# WORK INSTRUCTIONS:
Scan the data that follows and count the lines with the string "bedrijfsdiefstal"; answer with the count alone.
----- DATA PROVIDED
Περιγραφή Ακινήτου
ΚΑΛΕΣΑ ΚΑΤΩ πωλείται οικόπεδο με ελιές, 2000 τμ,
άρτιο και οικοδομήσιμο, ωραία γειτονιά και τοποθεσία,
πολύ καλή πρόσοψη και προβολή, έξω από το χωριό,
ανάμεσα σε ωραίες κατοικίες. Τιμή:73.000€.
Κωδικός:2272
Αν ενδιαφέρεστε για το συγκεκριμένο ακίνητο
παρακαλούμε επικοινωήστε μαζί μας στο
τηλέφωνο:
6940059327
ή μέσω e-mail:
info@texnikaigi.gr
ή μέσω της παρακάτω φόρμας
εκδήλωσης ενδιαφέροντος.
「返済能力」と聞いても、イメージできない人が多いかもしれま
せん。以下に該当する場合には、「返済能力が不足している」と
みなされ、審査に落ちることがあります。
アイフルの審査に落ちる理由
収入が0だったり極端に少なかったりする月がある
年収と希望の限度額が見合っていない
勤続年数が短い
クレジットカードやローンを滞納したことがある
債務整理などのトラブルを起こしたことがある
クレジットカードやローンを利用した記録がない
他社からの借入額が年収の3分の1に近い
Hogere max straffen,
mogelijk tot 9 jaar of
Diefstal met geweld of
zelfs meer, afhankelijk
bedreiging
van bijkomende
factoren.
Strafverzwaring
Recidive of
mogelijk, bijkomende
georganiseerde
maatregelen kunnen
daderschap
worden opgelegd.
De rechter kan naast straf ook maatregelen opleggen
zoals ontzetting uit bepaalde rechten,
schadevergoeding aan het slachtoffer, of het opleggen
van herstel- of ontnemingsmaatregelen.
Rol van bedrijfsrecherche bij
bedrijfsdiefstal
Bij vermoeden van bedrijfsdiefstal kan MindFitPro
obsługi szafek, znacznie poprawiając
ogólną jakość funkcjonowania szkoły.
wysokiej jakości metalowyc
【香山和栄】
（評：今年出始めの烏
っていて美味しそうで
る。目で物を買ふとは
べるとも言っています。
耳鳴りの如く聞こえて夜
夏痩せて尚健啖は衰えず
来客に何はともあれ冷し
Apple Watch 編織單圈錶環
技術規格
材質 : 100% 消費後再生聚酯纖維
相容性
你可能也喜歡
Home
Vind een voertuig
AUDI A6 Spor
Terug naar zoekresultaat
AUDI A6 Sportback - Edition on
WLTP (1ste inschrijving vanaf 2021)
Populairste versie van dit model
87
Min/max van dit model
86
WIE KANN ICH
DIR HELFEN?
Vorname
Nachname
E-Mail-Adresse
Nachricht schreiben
----------
# SOLUTION:
2